1st-4th June - travel to Bangkok for training. Kept craving for tomyam soups. Must be the place. Think lemongrass. Think yummy tom yam.
6th-10th June - Travel to HK for meeting. Had superb appetite.
12th June - Back at home. Did Pregnancy test. Was surprised to see the positive result.
14th June - Went to see gynae. Could see the sac, but couldn't detect heartbeat yet, probably due to fetus still being small. But blood test confirmed pregnancy.
21st June - Went for 2nd check up. Could see baby's strong heartbeat. Amazing!
22nd June - Celebrated Father's Day for YY.
4th July - Went for 3rd check up. Baby's heart beat strong and robust.
7th July - Had slight bleeding. Rested in bed. Went to see gynae at noon. Everyone shocked and horrified that no heartbeat detected. Did 3 scans. Came home. Cried buckets. Never felt so shocked and disappointed before.
8th July - Went to another gynae for 2nd opinion. Did 2 scans. Still no heartbeat. Came home. Cried buckets some more. But decided to pray for God to work a miracle.
14th July - Went for check up with gynae again. Did scan. Still no heartbeat. We were so sad. But we surrendered it all to God. He knows best. But was still feeling so devastated, so lost. My heart ached so deeply - the worst i had ever felt my entire life. I cried the whole night. The tears just wouldn't stop flowing. The heart just wouldn't stop aching.
15th July - I woke up with swollen eyes and an aching heart. Just when i thought all tears had been dried up, i cried some more. I bled a bit more. Arranged for a D&C surgery the next day.
16th July - I went for surgery. Fearful. Not knowing what to expect. But trusting God for a painless & peaceful experience (physical & emotional). Drs were great. Nurses were great. Surgery went well. Came home. Heart still aching, but a quiet peace resides within. As we prayed before i slept last night, we decided to name our baby Xin En.

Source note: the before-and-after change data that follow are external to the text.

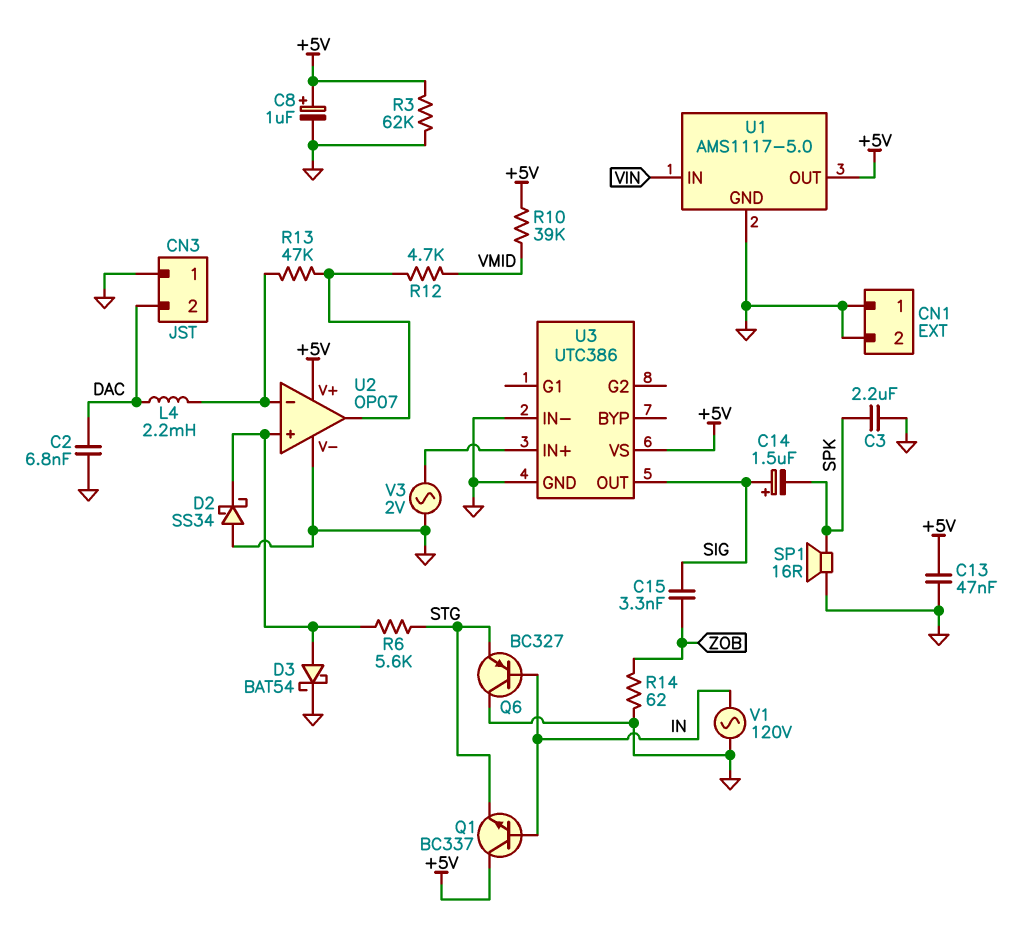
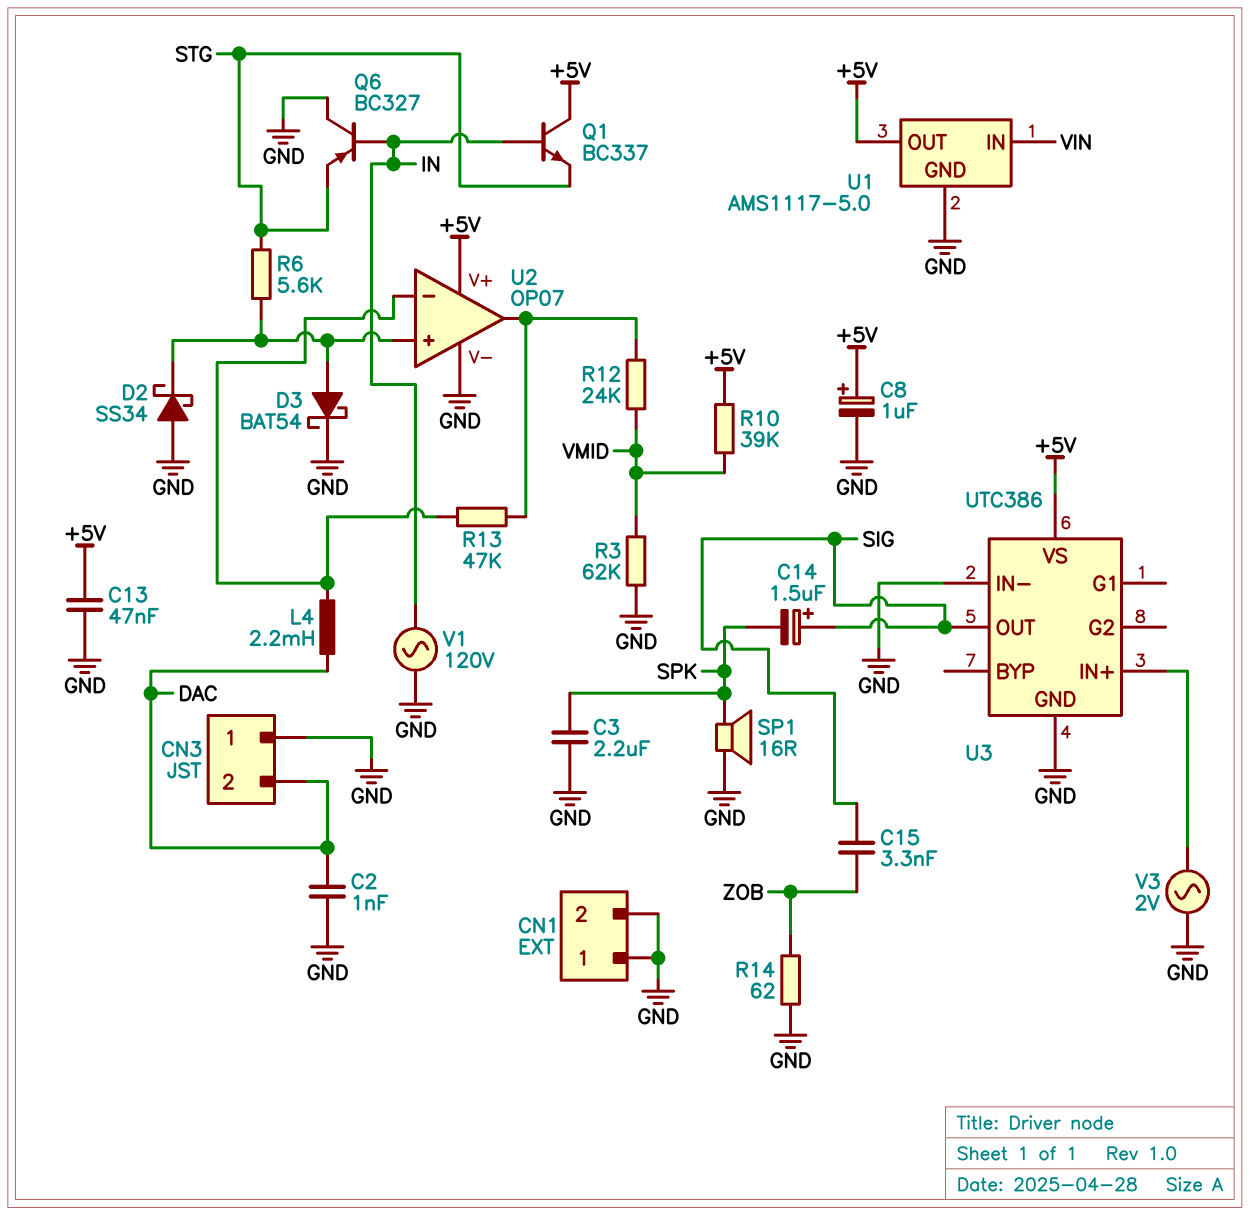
C2: 6.8nF (DAC, GND) -> 1nF (DAC, GND)
R3: 62k (+5V, GND) -> 62k (GND, VMID)
R12: 4.7k (U2/out, VMID) -> 24k (U2/out, VMID)

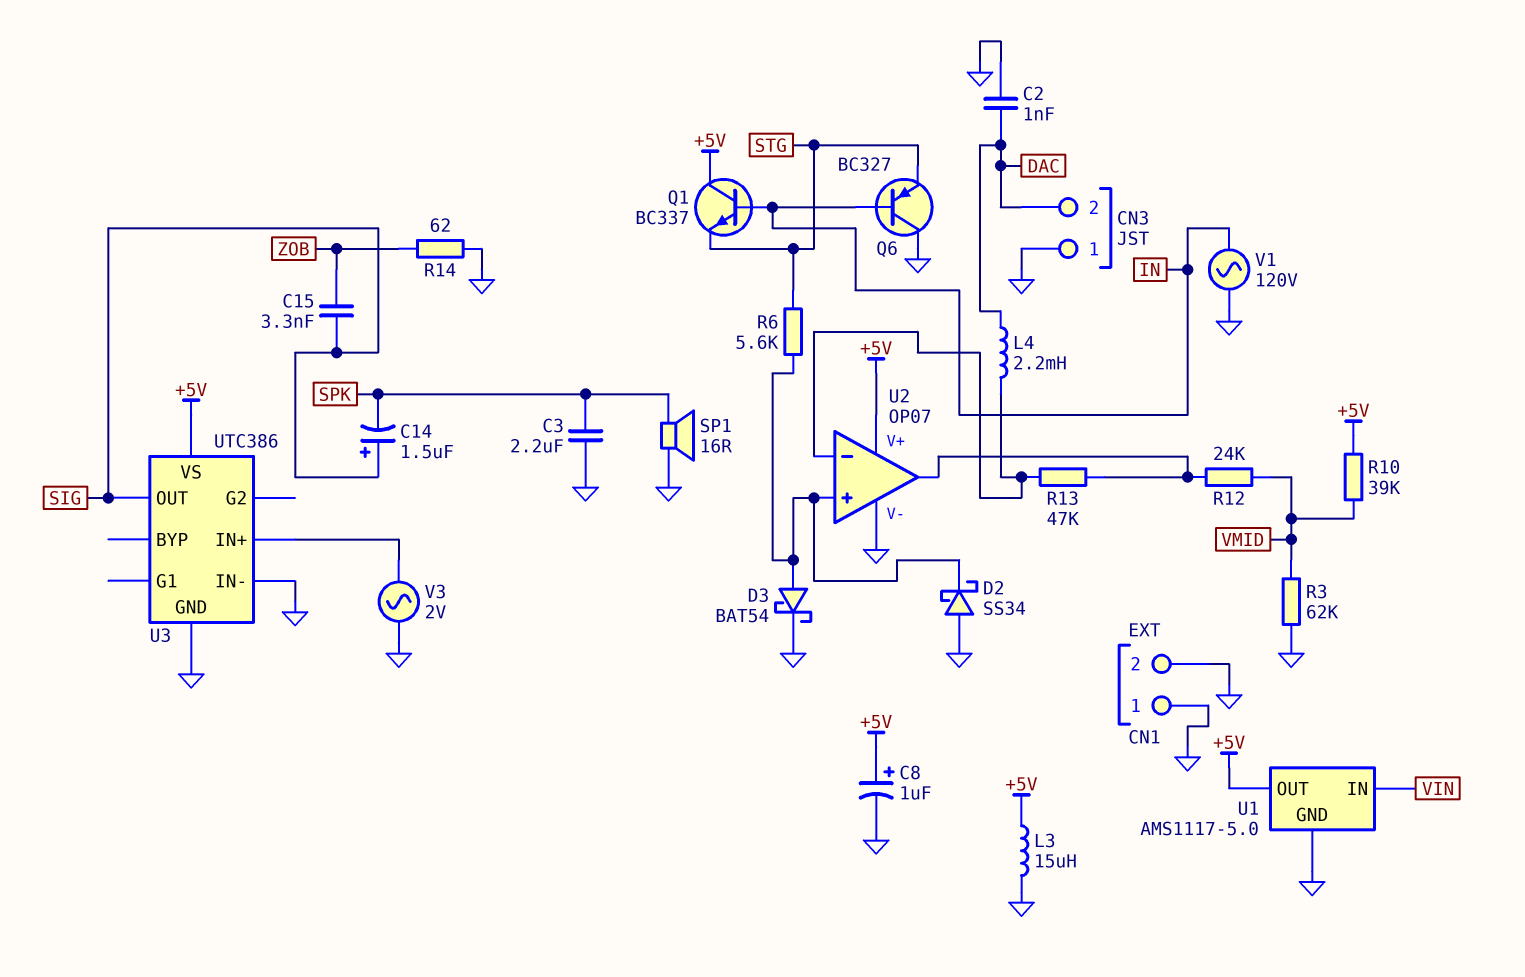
C13: 47nF (+5V, GND) -> none
L3: none -> 15uH (+5V, GND)

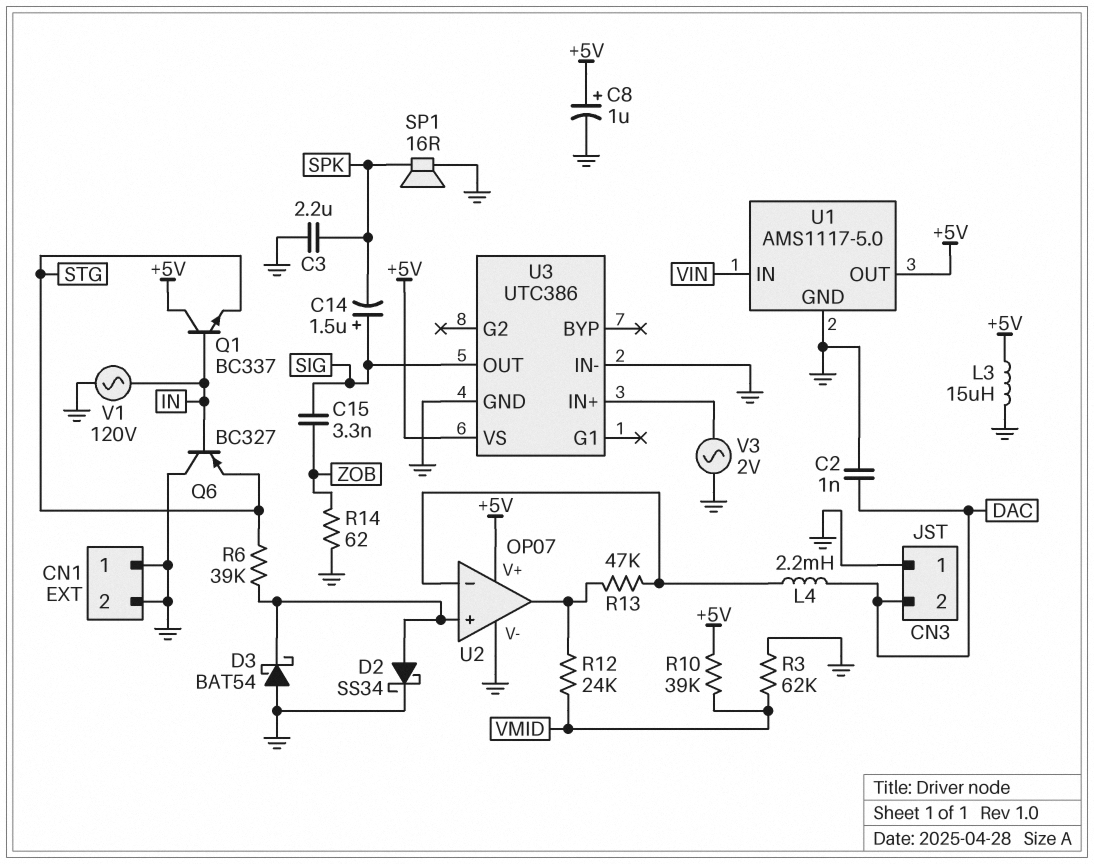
D2: schottky SS34 (A GND, K U2/in+) -> schottky SS34 (A U2/in+, K GND)
D3: schottky BAT54 (A U2/in+, K GND) -> schottky BAT54 (A GND, K U2/in+)
R6: 5.6k (STG, U2/in+) -> 39k (STG, U2/in+)

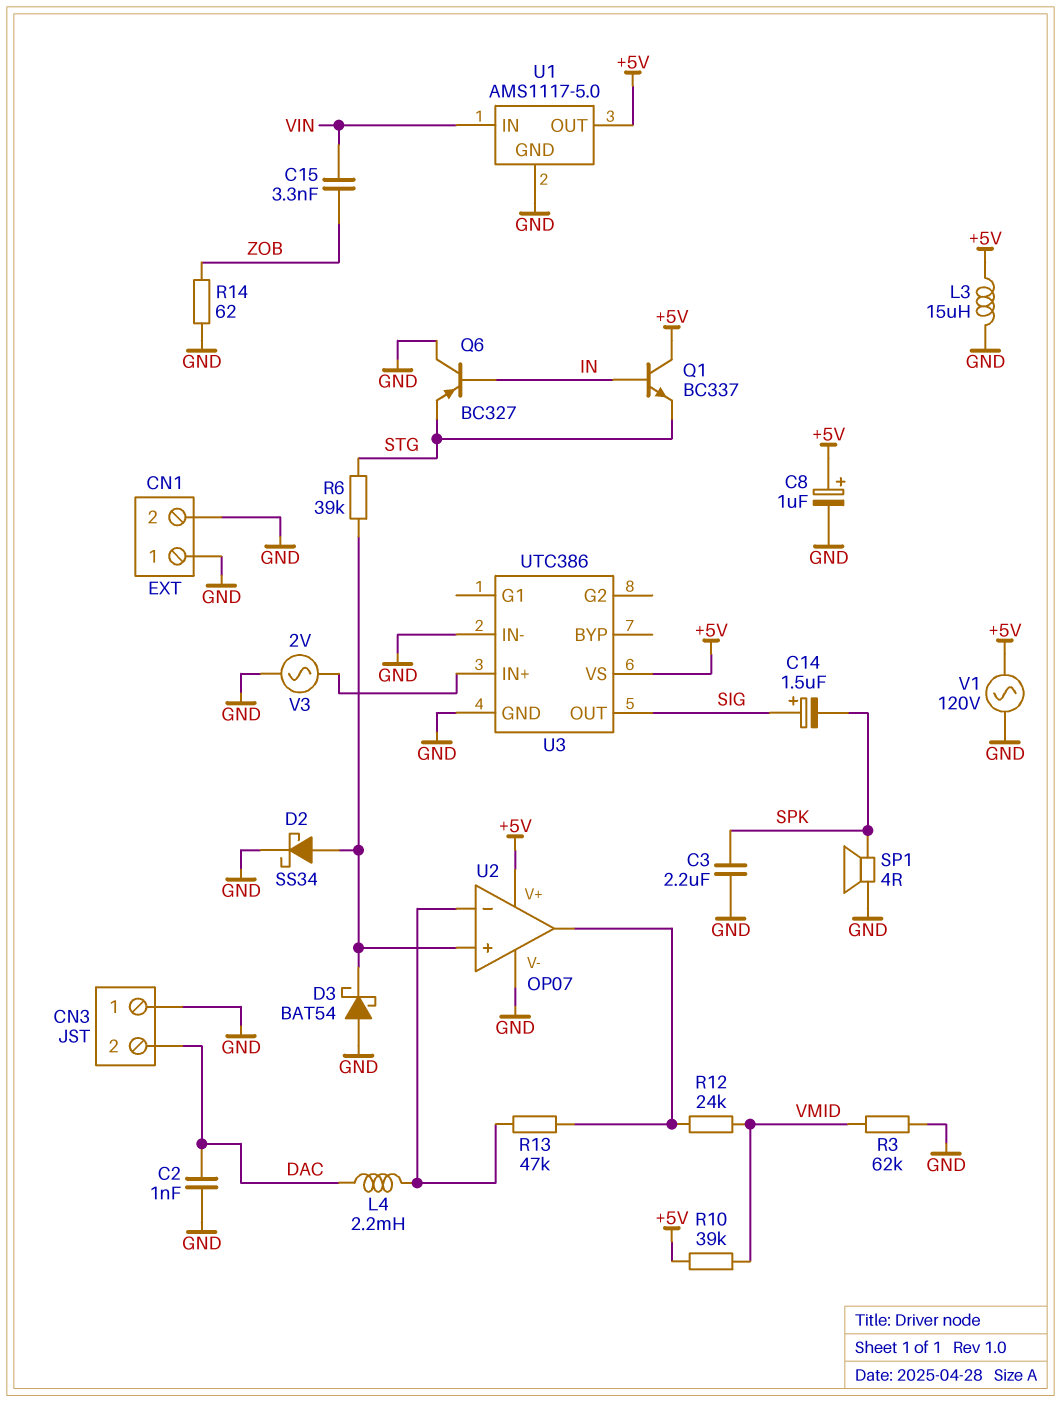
C15: 3.3nF (SIG, ZOB) -> 3.3nF (VIN, ZOB)
SP1: speaker 16R (GND, SPK) -> speaker 4R (GND, SPK)
V1: AC 120V (GND, IN) -> AC 120V (+5V, GND)

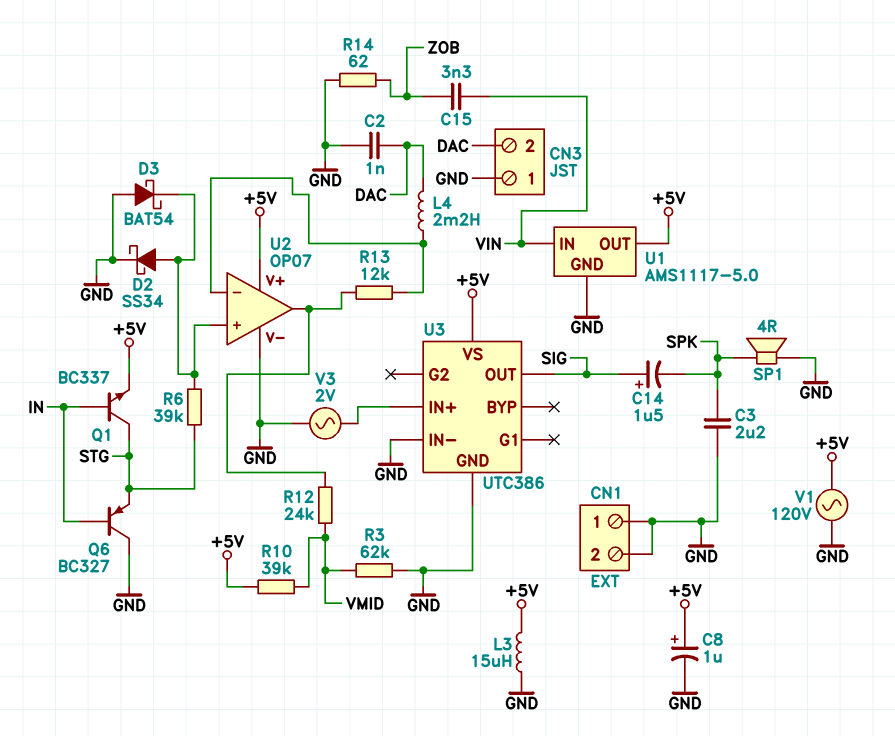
Q1: NPN BC337 (B IN, C +5V, E STG) -> NPN BC337 (B IN, C STG, E +5V)
R13: 47k (U2/in-, U2/out) -> 12k (U2/in-, U2/out)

Xin because it means heart. En because it means grace. Though her (or his) heart has stopped, but we had the privilege and blessing of seeing her heartbeat. And in Jeremiah 1:5, it says "before i formed you in your mother's womb, I knew you.". And in Ps 139: 13 "For You formed my inward parts, You covered me in my mother's womb." God is her maker. God knows her name. Because we have prayed for her, and commited her to the Lord, we have the blessed assurance of knowing that baby Xin En is with her maker in Heaven.

I don't know if my heart will ever stop aching. It is so very painful to lose a child- one whom we have prayed for for so long, and finally had the blessing to conceive and had been so delighted to carry even for the few short weeks.

But i am so thankful that even in these moments of grief and deep anguish, God has so graciously carried both me & YY through, with His strength, His comfort and His peace.

* We are thankful for family and friends who have been praying for us, with us, and blessing us through this time. We thank God for you.